Thomas is not the actual killer responsible for Greenvale’s murders. The true culprit is George, who carried out the murders in hopes of gaining eternal life. Certain trees in Greenvale drop red seeds with magical properties, and George has been ritualistically slaughtering his victims after consuming the seeds in order to gain immortality. George and York butt heads throughout the murder investigation but seemingly resolve their differences once George opens up and reveals how he suffered at the hands of his abusive mother, who beat him regularly with a stripped tree branch.

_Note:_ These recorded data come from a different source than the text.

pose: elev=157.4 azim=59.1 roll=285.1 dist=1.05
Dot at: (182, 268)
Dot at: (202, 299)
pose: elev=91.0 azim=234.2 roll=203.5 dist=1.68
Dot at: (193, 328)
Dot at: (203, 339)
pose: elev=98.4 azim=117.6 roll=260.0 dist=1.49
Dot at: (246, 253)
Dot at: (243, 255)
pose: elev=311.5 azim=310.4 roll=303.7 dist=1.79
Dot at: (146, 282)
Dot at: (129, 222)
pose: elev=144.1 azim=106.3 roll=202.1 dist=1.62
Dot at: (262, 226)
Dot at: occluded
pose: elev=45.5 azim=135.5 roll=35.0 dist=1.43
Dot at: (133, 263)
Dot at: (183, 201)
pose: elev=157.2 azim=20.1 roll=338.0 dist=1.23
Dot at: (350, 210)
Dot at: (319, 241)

While this original revelation is treated with a surprising degree of care, George’s villainous reveal suffers from unfortunate implications about physical abuse. George’s abuse is offered as the primary cause of his viciousness, alongside the sexual frustration he feels about Emily. The implication that he turned to violence as a consequence of his abuse feels like a lazy bit of rationalisation for his actions. George is initially given a chance to open up as a character when he reveals his abuse to York, but the game never addresses this aspect of his character again it needs to explain George’s actions.

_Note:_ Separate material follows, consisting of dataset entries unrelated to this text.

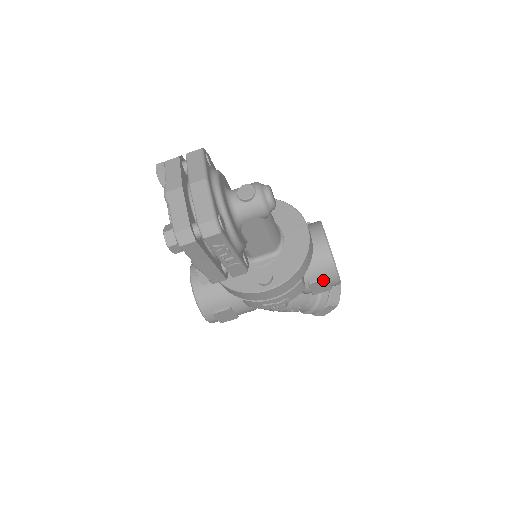
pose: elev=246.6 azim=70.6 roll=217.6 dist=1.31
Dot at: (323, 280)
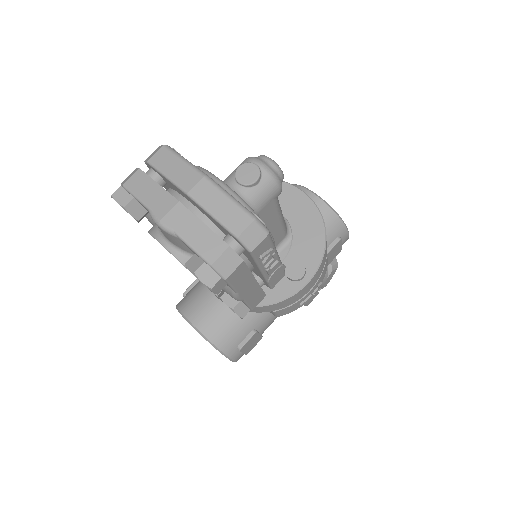
Dot at: (337, 243)
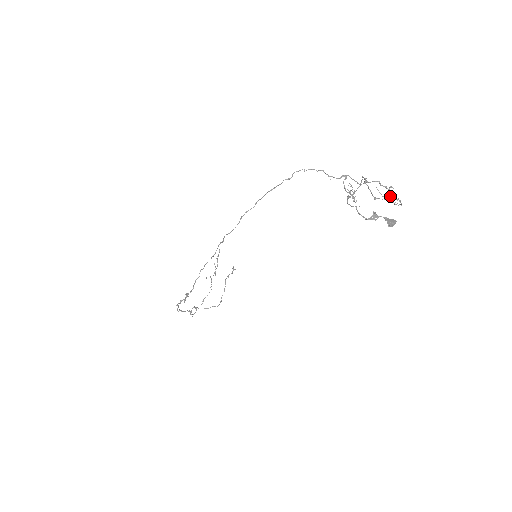
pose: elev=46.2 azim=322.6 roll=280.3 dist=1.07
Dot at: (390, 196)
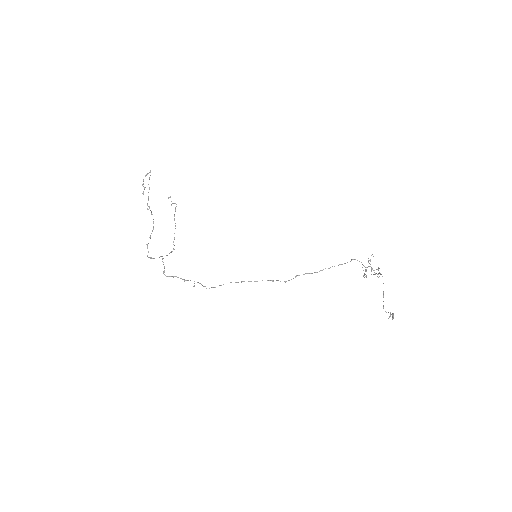
Dot at: occluded
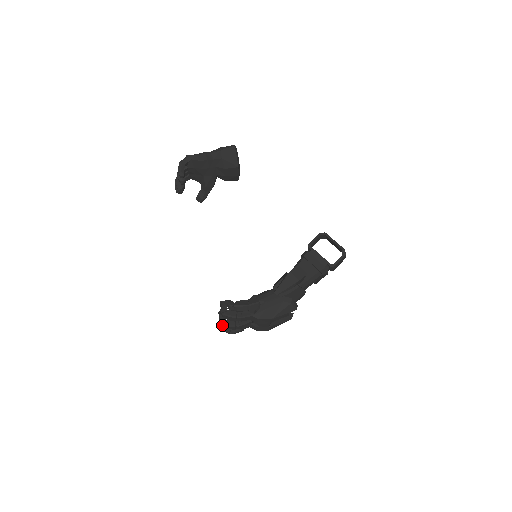
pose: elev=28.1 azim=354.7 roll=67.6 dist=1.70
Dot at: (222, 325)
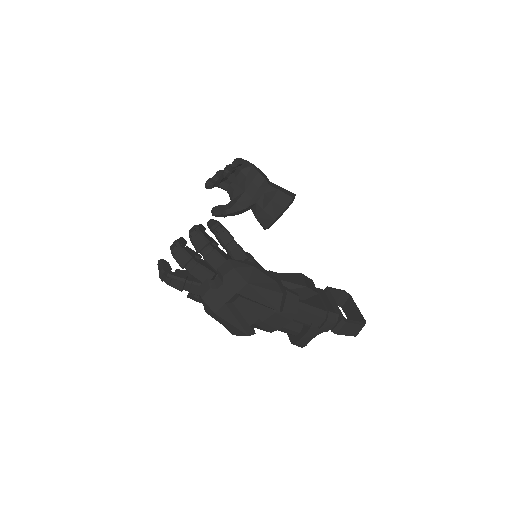
Dot at: (175, 245)
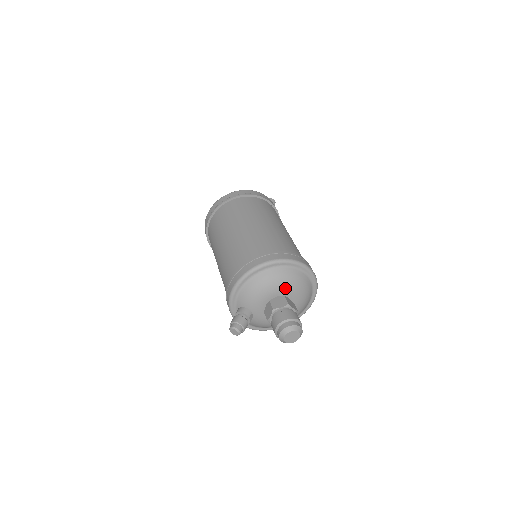
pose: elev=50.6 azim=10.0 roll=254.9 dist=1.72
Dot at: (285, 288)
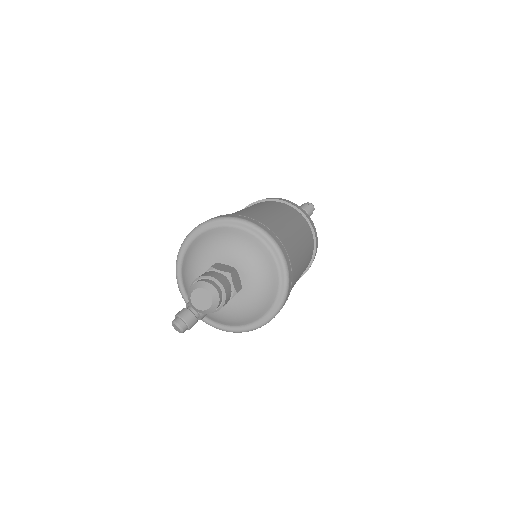
Dot at: (214, 253)
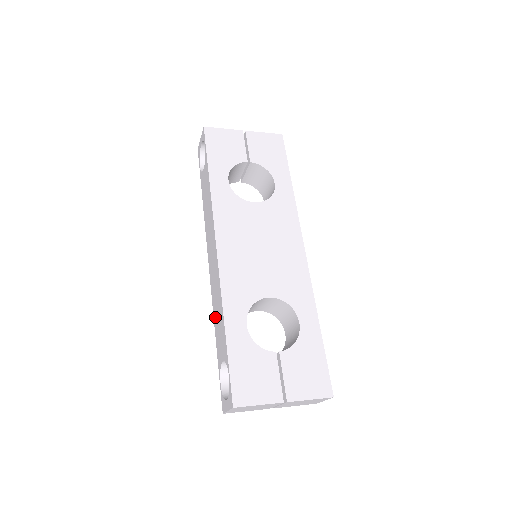
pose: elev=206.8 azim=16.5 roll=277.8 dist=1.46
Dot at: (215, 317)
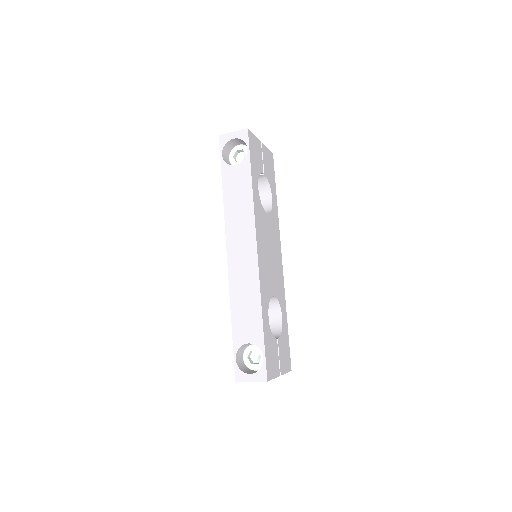
Dot at: (236, 304)
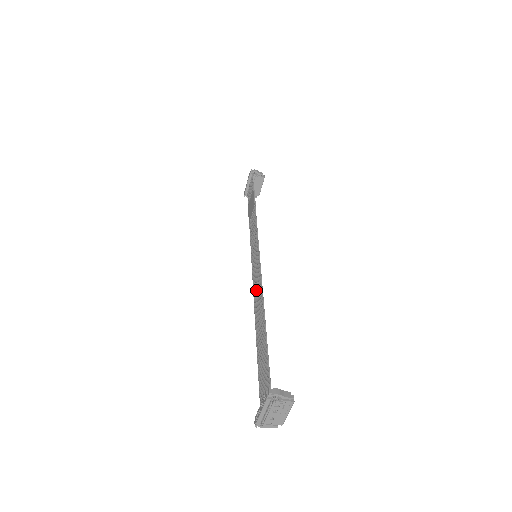
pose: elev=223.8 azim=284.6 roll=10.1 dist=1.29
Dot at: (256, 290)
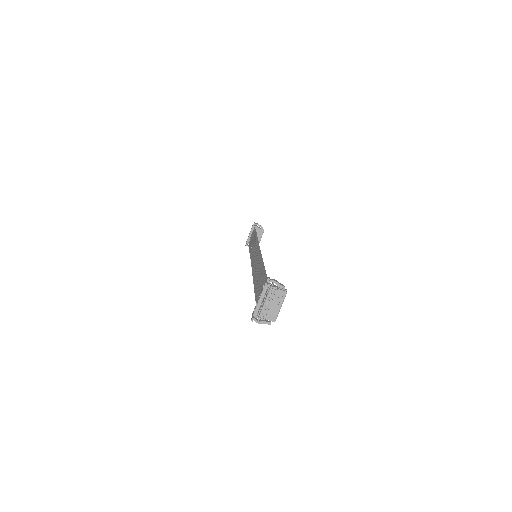
Dot at: (256, 267)
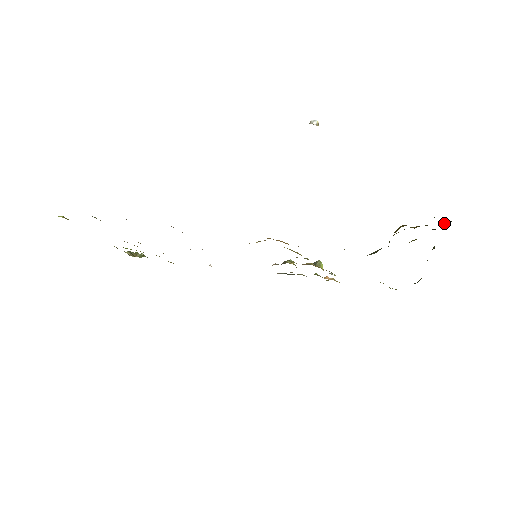
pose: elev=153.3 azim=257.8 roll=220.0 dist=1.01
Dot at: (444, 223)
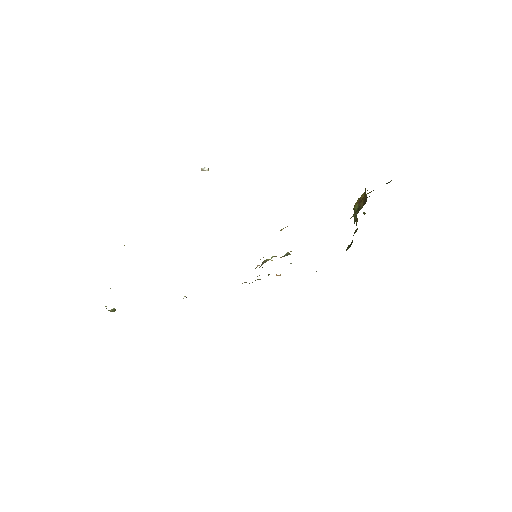
Dot at: occluded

Some of the mishandling stems from George’s outfit during his reveal as a villain, a leather ensemble with tight laces and spike bracelets that evokes images of sadomasochism. The connotations of the clothing—that George might derive sexual pleasure from inflicting physical pain—stands in contrast to his previously stated aversion towards physical punishment. His clothing suggests BDSM imagery, inaccurately linking what is usually a consensual practice in the real world with George’s extreme and violent actions such as forcefully kissing his victims and biting out their tongues. Like with Thomas, Deadly Premonition employs a visual shorthand for villainy that uses misunderstood generalisations as an explanation for his cruelties.

George dies in a bossfight with York only for traveling salesman Forrest Kaysen to step forward at the true mastermind behind the murders. Kaysen is from an alternate plane of existence, and he masquerades as a friendly salesman. He kidnaps Emily in order to draw York into a final confrontation. Kaysen is overweight; in the early game, this is used to paint him as a jovial figure. When he reveals his demonic nature, his belly expands and he grows to comical proportions.

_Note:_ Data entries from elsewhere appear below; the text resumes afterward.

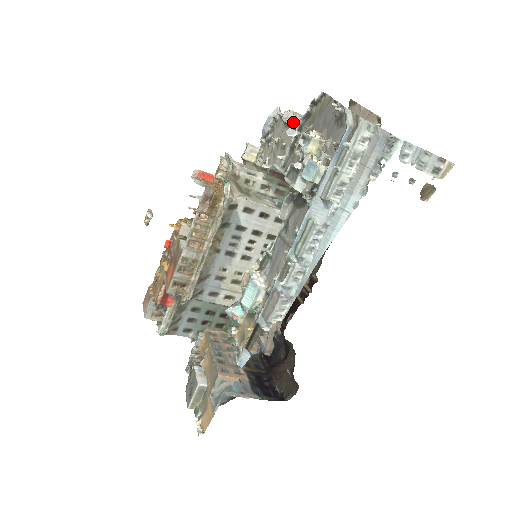
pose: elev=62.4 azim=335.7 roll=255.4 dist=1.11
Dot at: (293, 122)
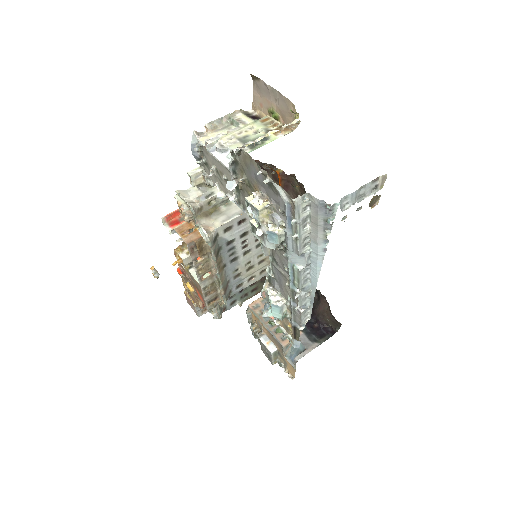
Dot at: (222, 161)
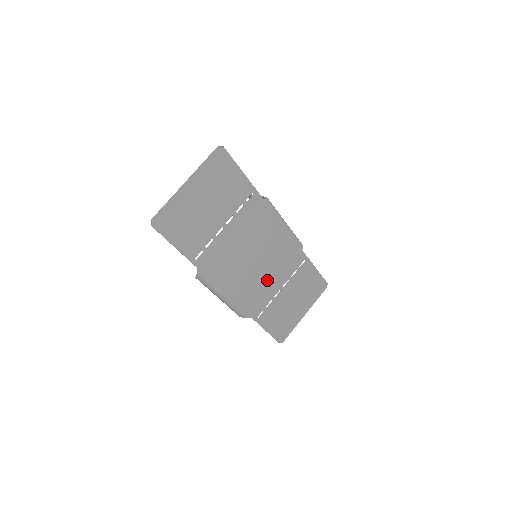
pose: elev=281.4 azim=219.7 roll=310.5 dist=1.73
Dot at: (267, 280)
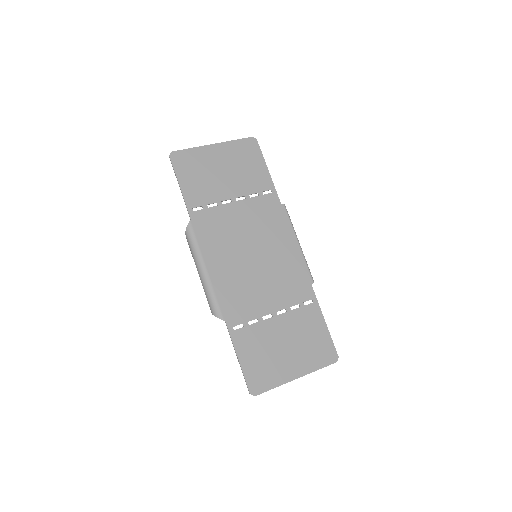
Dot at: (259, 289)
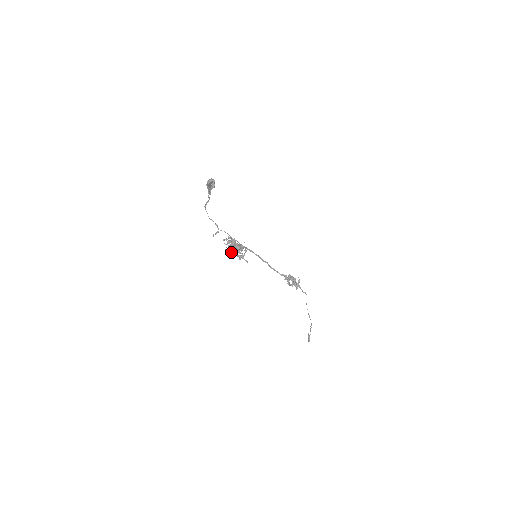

Fatness is regularly used in games to express gluttony, selfishness, or lack of willpower. Overwatch’s Roadhog use fatness to communicate childlike simplicity and single mindedness. Prey’s Alex Yu is an overweight autocrat who is portrayed largely as duplicitous and self-serving. Kaysen literally grows in size and shifts into a pale-skinned demon as his appetite for violence mounts. Like the villains who came before him, Kaysen employ visual shortcuts to further codify villainy.

Deadly Premonition’s enemies are given genuine human moments before their villainous turns. They feel like real people, and their shift into something lazier clashes with the game’s previous attempts to portray them as real human beings. Deadly Premonition often succeeds in creating likeable characters and gives them plenty of time to express hopes, dreams, and strange idiosyncrasies. But when it comes time for villains to reveal themselves, Deadly Premonition gets far less creative.